Comment les Allemands savaient-ils qui était Juif ?

Passeport délivré à Lore Oppenheimer avec la lettre « J », pour « Jude », tamponnée. La législation allemande (3 juillet 1939) exigeait que le nom « Sara » soit ajouté pour toutes les femmes juives allemandes. Crédit photo : United States Holocaust Memorial Museum, avec l’aimable autorisation de Hans Steinitz

Les officiers allemands identifiaient les Juifs habitant en Allemagne grâce aux archives ordinaires créées par tout État moderne. Ils utilisaient les données recueillies lors des recensements, les déclarations d’impôt, les listes des membres des synagogues, les registres paroissiaux (pour les Juifs convertis) et les formulaires d’enregistrement de la police, qui étaient obligatoires. Ils interrogeaient également les proches et obtenaient des renseignements auprès des voisins et des fonctionnaires municipaux.
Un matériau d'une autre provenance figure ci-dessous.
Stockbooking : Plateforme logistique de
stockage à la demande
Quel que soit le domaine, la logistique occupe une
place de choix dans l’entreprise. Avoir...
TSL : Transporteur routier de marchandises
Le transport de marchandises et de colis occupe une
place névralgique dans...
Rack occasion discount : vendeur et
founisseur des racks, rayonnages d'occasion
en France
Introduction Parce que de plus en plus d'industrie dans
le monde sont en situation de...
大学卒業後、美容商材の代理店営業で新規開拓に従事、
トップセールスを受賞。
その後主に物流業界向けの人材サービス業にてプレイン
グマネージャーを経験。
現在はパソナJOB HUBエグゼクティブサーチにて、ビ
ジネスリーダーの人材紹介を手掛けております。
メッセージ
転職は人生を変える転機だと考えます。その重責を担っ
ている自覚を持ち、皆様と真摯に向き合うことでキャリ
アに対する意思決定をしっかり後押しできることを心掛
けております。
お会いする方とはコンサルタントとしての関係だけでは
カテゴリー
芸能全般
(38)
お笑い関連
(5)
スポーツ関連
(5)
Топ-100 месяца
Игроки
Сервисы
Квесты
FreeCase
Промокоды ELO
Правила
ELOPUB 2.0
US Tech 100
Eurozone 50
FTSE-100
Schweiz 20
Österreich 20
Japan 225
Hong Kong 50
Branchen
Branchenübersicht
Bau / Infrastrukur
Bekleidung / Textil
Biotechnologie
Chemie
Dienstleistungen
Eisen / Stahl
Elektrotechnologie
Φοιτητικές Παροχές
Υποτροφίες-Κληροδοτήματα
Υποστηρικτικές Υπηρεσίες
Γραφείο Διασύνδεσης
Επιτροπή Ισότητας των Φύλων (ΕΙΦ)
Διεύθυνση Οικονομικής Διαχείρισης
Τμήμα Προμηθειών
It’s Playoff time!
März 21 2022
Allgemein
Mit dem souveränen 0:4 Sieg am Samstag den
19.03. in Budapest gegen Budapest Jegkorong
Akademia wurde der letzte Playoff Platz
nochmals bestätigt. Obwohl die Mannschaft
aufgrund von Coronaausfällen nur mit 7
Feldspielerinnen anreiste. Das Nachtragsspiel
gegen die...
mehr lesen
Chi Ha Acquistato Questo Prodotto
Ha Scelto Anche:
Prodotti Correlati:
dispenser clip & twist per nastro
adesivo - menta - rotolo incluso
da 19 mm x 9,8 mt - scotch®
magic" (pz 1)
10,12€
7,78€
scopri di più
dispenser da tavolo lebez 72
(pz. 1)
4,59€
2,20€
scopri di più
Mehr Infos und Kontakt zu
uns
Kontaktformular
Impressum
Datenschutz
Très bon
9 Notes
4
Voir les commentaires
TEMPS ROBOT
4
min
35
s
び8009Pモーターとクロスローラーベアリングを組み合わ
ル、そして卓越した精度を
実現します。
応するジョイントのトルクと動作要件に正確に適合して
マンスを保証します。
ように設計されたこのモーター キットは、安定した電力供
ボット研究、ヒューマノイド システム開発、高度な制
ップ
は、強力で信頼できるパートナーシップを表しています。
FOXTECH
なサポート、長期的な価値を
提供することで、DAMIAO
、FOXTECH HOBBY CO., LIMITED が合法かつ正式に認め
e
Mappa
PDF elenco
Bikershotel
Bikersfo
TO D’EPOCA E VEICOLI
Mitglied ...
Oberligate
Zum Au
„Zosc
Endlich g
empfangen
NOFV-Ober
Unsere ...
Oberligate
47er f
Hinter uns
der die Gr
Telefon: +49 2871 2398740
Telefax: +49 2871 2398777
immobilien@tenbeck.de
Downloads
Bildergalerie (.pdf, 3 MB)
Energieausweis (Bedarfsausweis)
Sur les territoires occupés par l’Allemagne nazie ou par les autres pays de l’Axe, les Juifs étaient identifiés grâce aux listes de membres des communautés juives, aux pièces d’identité individuelles, aux documents dressés lors des recensements, aux registres de la police et aux réseaux de renseignements locaux. Les lois raciales de l’Allemagne qualifiaient de « Juif » toute personne ayant au moins trois grands-parents juifs, quelle que soit leur identité ou pratique religieuse. Les conversions au christianisme étaient déclarées nulles jusqu’à deux générations antérieures, formalisant et instituant ainsi les théories raciales nazies.